Rate this Page

UniformActionTokenizer#

class torchrl.data.vla.UniformActionTokenizer(num_bins: int, *, low: float | Tensor, high: float | Tensor, action_dim: int | None = None)[source]#

Per-dimension uniform-bin action tokenizer (RT-2 / OpenVLA style).

Each action dimension is discretized into num_bins equal-width bins over [low, high]; encode() returns the bin index and decode() returns the bin center. The round-trip is lossy with error bounded by half a bin width, (high - low) / (2 * num_bins).

Parameters:

num_bins (int) – number of bins per action dimension.

Keyword Arguments:
  • low (float or torch.Tensor) – per-dimension lower bound. Actions are clamped to [low, high] before binning.

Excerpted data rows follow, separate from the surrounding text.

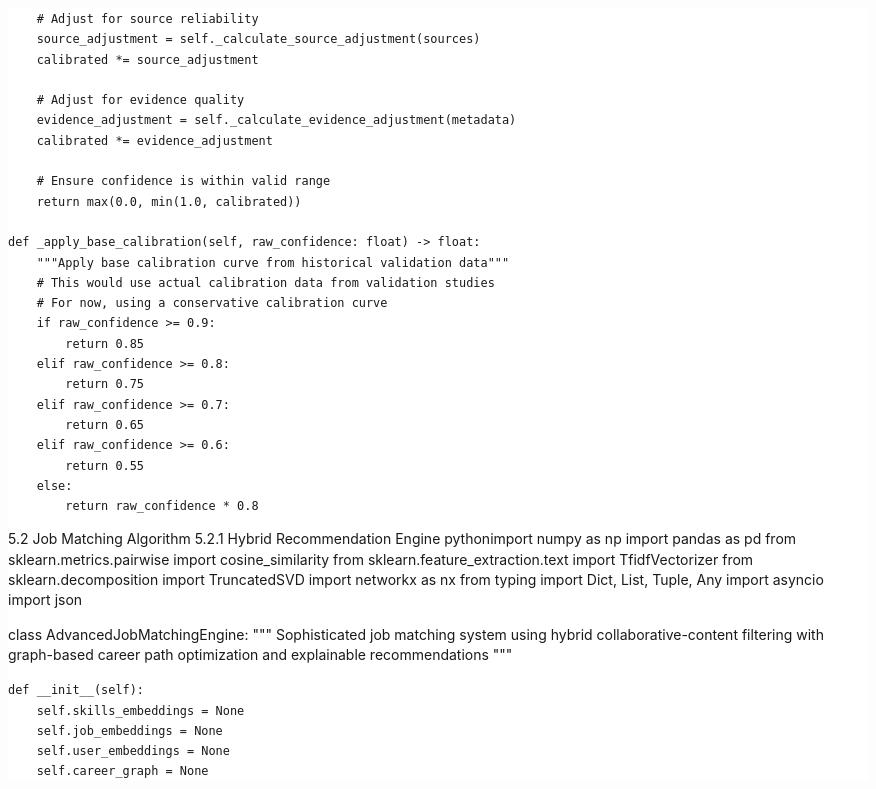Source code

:         # Adjust for source reliability
        source_adjustment = self._calculate_source_adjustment(sources)
        calibrated *= source_adjustment
        
        # Adjust for evidence quality
        evidence_adjustment = self._calculate_evidence_adjustment(metadata)
        calibrated *= evidence_adjustment
        
        # Ensure confidence is within valid range
        return max(0.0, min(1.0, calibrated))
    
    def _apply_base_calibration(self, raw_confidence: float) -> float:
        """Apply base calibration curve from historical validation data"""
        # This would use actual calibration data from validation studies
        # For now, using a conservative calibration curve
        if raw_confidence >= 0.9:
            return 0.85
        elif raw_confidence >= 0.8:
            return 0.75
        elif raw_confidence >= 0.7:
            return 0.65
        elif raw_confidence >= 0.6:
            return 0.55
        else:
            return raw_confidence * 0.8
5.2 Job Matching Algorithm
5.2.1 Hybrid Recommendation Engine
pythonimport numpy as np
import pandas as pd
from sklearn.metrics.pairwise import cosine_similarity
from sklearn.feature_extraction.text import TfidfVectorizer
from sklearn.decomposition import TruncatedSVD
import networkx as nx
from typing import Dict, List, Tuple, Any
import asyncio
import json

class AdvancedJobMatchingEngine:
    """
    Sophisticated job matching system using hybrid collaborative-content filtering
    with graph-based career path optimization and explainable recommendations
    """
    
    def __init__(self):
        self.skills_embeddings = None
        self.job_embeddings = None
        self.user_embeddings = None
        self.career_graph = None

  • high (float or torch.Tensor) – per-dimension upper bound.

  • action_dim (int, optional) – action dimensionality. Required only when low/high are scalars and you want a per-dimension shape.

Examples

>>> import torch
>>> from torchrl.data.vla import UniformActionTokenizer
>>> tok = UniformActionTokenizer(256, low=-1.0, high=1.0)
>>> tokens = tok.encode(torch.tensor([-1.0, 0.0, 1.0]))
>>> tokens
tensor([  0, 128, 255])
>>> torch.allclose(tok.decode(tokens), torch.tensor([-0.998, 0.002, 0.998]), atol=1e-2)
True
>>> tok.vocab_size
256

See also

RobotDatasetMetadata carries the action_low/action_high bounds used by from_metadata().

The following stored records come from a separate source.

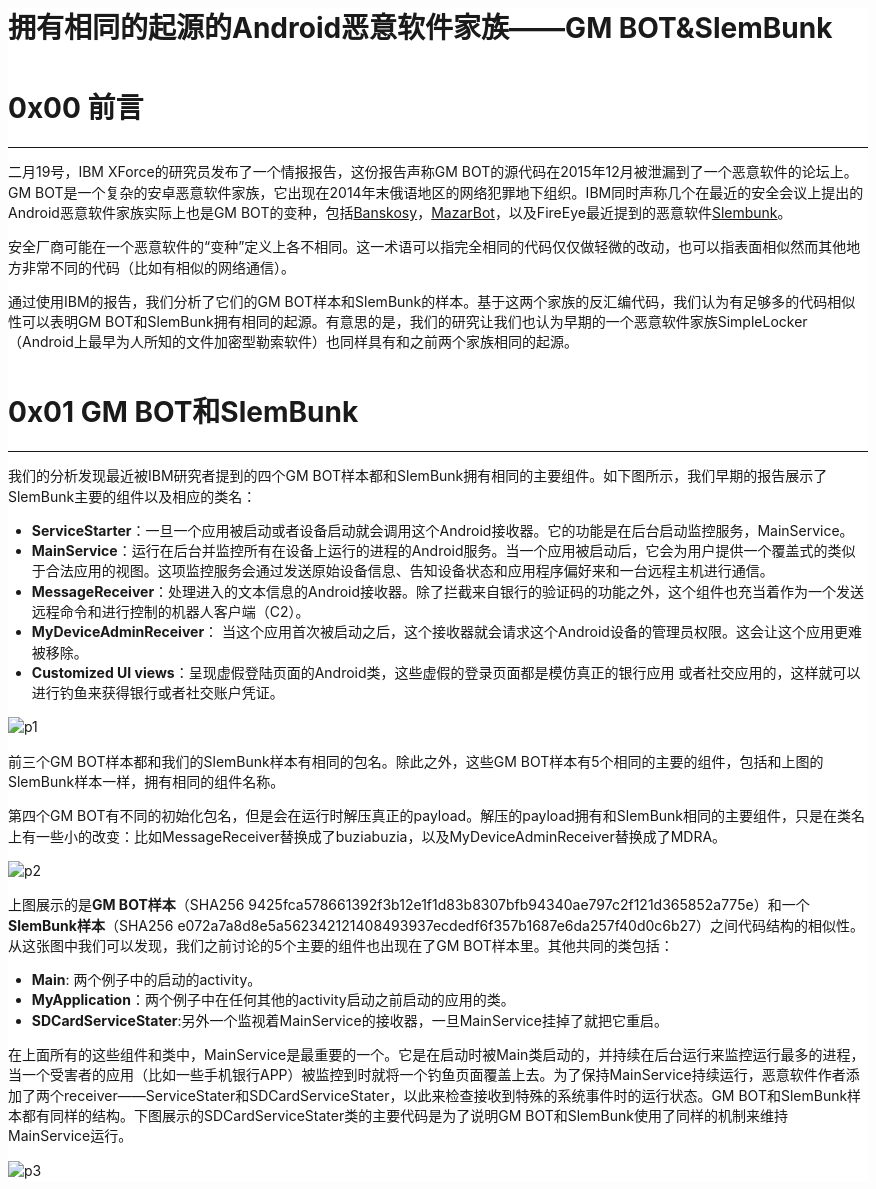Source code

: # 拥有相同的起源的Android恶意软件家族——GM BOT&SlemBunk

0x00 前言
=======

* * *

二月19号，IBM XForce的研究员发布了一个情报报告，这份报告声称GM BOT的源代码在2015年12月被泄漏到了一个恶意软件的论坛上。GM BOT是一个复杂的安卓恶意软件家族，它出现在2014年末俄语地区的网络犯罪地下组织。IBM同时声称几个在最近的安全会议上提出的Android恶意软件家族实际上也是GM BOT的变种，包括[Banskosy](http://www.symantec.com/connect/blogs/androidbankosy-all-ears-voice-call-based-2fa)，[MazarBot](https://www.csis.dk/en/csis/news/4819/)，以及FireEye最近提到的恶意软件[Slembunk](https://www.fireeye.com/blog/threat-research/2015/12/slembunk_an_evolvin.html)。

安全厂商可能在一个恶意软件的“变种”定义上各不相同。这一术语可以指完全相同的代码仅仅做轻微的改动，也可以指表面相似然而其他地方非常不同的代码（比如有相似的网络通信）。

通过使用IBM的报告，我们分析了它们的GM BOT样本和SlemBunk的样本。基于这两个家族的反汇编代码，我们认为有足够多的代码相似性可以表明GM BOT和SlemBunk拥有相同的起源。有意思的是，我们的研究让我们也认为早期的一个恶意软件家族SimpleLocker（Android上最早为人所知的文件加密型勒索软件）也同样具有和之前两个家族相同的起源。

0x01 GM BOT和SlemBunk
====================

* * *

我们的分析发现最近被IBM研究者提到的四个GM BOT样本都和SlemBunk拥有相同的主要组件。如下图所示，我们早期的报告展示了SlemBunk主要的组件以及相应的类名：

*   **ServiceStarter**：一旦一个应用被启动或者设备启动就会调用这个Android接收器。它的功能是在后台启动监控服务，MainService。
*   **MainService**：运行在后台并监控所有在设备上运行的进程的Android服务。当一个应用被启动后，它会为用户提供一个覆盖式的类似于合法应用的视图。这项监控服务会通过发送原始设备信息、告知设备状态和应用程序偏好来和一台远程主机进行通信。
*   **MessageReceiver**：处理进入的文本信息的Android接收器。除了拦截来自银行的验证码的功能之外，这个组件也充当着作为一个发送远程命令和进行控制的机器人客户端（C2）。
*   **MyDeviceAdminReceiver**： 当这个应用首次被启动之后，这个接收器就会请求这个Android设备的管理员权限。这会让这个应用更难被移除。
*   **Customized UI views**：呈现虚假登陆页面的Android类，这些虚假的登录页面都是模仿真正的银行应用 或者社交应用的，这样就可以进行钓鱼来获得银行或者社交账户凭证。

![p1](http://drops.javaweb.org/uploads/images/73d9efbeaf08cea6471261fe3cc6cc7de37c95c0.jpg)

前三个GM BOT样本都和我们的SlemBunk样本有相同的包名。除此之外，这些GM BOT样本有5个相同的主要的组件，包括和上图的SlemBunk样本一样，拥有相同的组件名称。

第四个GM BOT有不同的初始化包名，但是会在运行时解压真正的payload。解压的payload拥有和SlemBunk相同的主要组件，只是在类名上有一些小的改变：比如MessageReceiver替换成了buziabuzia，以及MyDeviceAdminReceiver替换成了MDRA。

![p2](http://drops.javaweb.org/uploads/images/b62ed0381bd0cf8bca730c23ad7e9ea11768422e.jpg)

上图展示的是**GM BOT样本**（SHA256 9425fca578661392f3b12e1f1d83b8307bfb94340ae797c2f121d365852a775e）和一个**SlemBunk样本**（SHA256 e072a7a8d8e5a562342121408493937ecdedf6f357b1687e6da257f40d0c6b27）之间代码结构的相似性。从这张图中我们可以发现，我们之前讨论的5个主要的组件也出现在了GM BOT样本里。其他共同的类包括：

*   **Main**: 两个例子中的启动的activity。
*   **MyApplication**：两个例子中在任何其他的activity启动之前启动的应用的类。
*   **SDCardServiceStater**:另外一个监视着MainService的接收器，一旦MainService挂掉了就把它重启。

在上面所有的这些组件和类中，MainService是最重要的一个。它是在启动时被Main类启动的，并持续在后台运行来监控运行最多的进程，当一个受害者的应用（比如一些手机银行APP）被监控到时就将一个钓鱼页面覆盖上去。为了保持MainService持续运行，恶意软件作者添加了两个receiver——ServiceStater和SDCardServiceStater，以此来检查接收到特殊的系统事件时的运行状态。GM BOT和SlemBunk样本都有同样的结构。下图展示的SDCardServiceStater类的主要代码是为了说明GM BOT和SlemBunk使用了同样的机制来维持MainService运行。

![p3](http://drops.javaweb.org/uploads/images/9668d1613c059d69dc74ccd9ebca4d8c46ec5308.jpg)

property action_dim: int | None#

The per-dimension action size, or None for scalar bounds.

decode(tokens: Tensor) Tensor[source]#

Map token ids back to continuous actions [..., action_dim].

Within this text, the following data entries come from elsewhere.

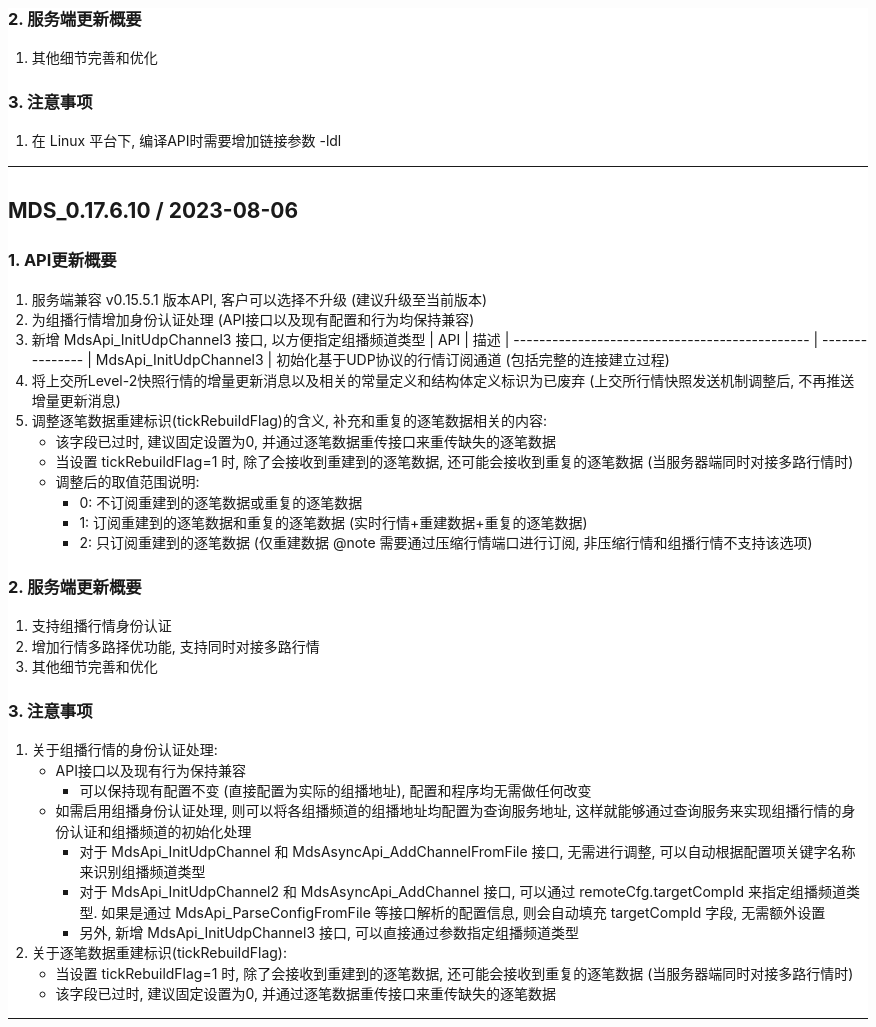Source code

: ### 2. 服务端更新概要

  1. 其他细节完善和优化

### 3. 注意事项

  1. 在 Linux 平台下, 编译API时需要增加链接参数 -ldl

---

MDS_0.17.6.10 / 2023-08-06
-----------------------------------

### 1. API更新概要

  1. 服务端兼容 v0.15.5.1 版本API, 客户可以选择不升级 (建议升级至当前版本)
  2. 为组播行情增加身份认证处理 (API接口以及现有配置和行为均保持兼容)
  3. 新增 MdsApi_InitUdpChannel3 接口, 以方便指定组播频道类型
       | API                                            | 描述
       | ---------------------------------------------- | ---------------
       | MdsApi_InitUdpChannel3                         | 初始化基于UDP协议的行情订阅通道 (包括完整的连接建立过程)
  4. 将上交所Level-2快照行情的增量更新消息以及相关的常量定义和结构体定义标识为已废弃 (上交所行情快照发送机制调整后, 不再推送增量更新消息)
  5. 调整逐笔数据重建标识(tickRebuildFlag)的含义, 补充和重复的逐笔数据相关的内容:
     - 该字段已过时, 建议固定设置为0, 并通过逐笔数据重传接口来重传缺失的逐笔数据
     - 当设置 tickRebuildFlag=1 时, 除了会接收到重建到的逐笔数据, 还可能会接收到重复的逐笔数据 (当服务器端同时对接多路行情时)
     - 调整后的取值范围说明:
       - 0: 不订阅重建到的逐笔数据或重复的逐笔数据
       - 1: 订阅重建到的逐笔数据和重复的逐笔数据 (实时行情+重建数据+重复的逐笔数据)
       - 2: 只订阅重建到的逐笔数据 (仅重建数据 @note 需要通过压缩行情端口进行订阅, 非压缩行情和组播行情不支持该选项)

### 2. 服务端更新概要

  1. 支持组播行情身份认证
  2. 增加行情多路择优功能, 支持同时对接多路行情
  3. 其他细节完善和优化

### 3. 注意事项

  1. 关于组播行情的身份认证处理:
     - API接口以及现有行为保持兼容
       - 可以保持现有配置不变 (直接配置为实际的组播地址), 配置和程序均无需做任何改变
     - 如需启用组播身份认证处理, 则可以将各组播频道的组播地址均配置为查询服务地址, 这样就能够通过查询服务来实现组播行情的身份认证和组播频道的初始化处理
       - 对于 MdsApi_InitUdpChannel 和 MdsAsyncApi_AddChannelFromFile 接口, 无需进行调整, 可以自动根据配置项关键字名称来识别组播频道类型
       - 对于 MdsApi_InitUdpChannel2 和 MdsAsyncApi_AddChannel 接口, 可以通过 remoteCfg.targetCompId 来指定组播频道类型.
         如果是通过 MdsApi_ParseConfigFromFile 等接口解析的配置信息, 则会自动填充 targetCompId 字段, 无需额外设置
       - 另外, 新增 MdsApi_InitUdpChannel3 接口, 可以直接通过参数指定组播频道类型
  2. 关于逐笔数据重建标识(tickRebuildFlag):
     - 当设置 tickRebuildFlag=1 时, 除了会接收到重建到的逐笔数据, 还可能会接收到重复的逐笔数据 (当服务器端同时对接多路行情时)
     - 该字段已过时, 建议固定设置为0, 并通过逐笔数据重传接口来重传缺失的逐笔数据

---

encode(actions: Tensor) Tensor[source]#

Map continuous actions [..., action_dim] to token ids (long).

classmethod from_metadata(metadata: RobotDatasetMetadata, num_bins: int) UniformActionTokenizer[source]#

Build from the action_low/action_high of a RobotDatasetMetadata.

property vocab_size: int#

Number of distinct token ids the tokenizer can emit per position.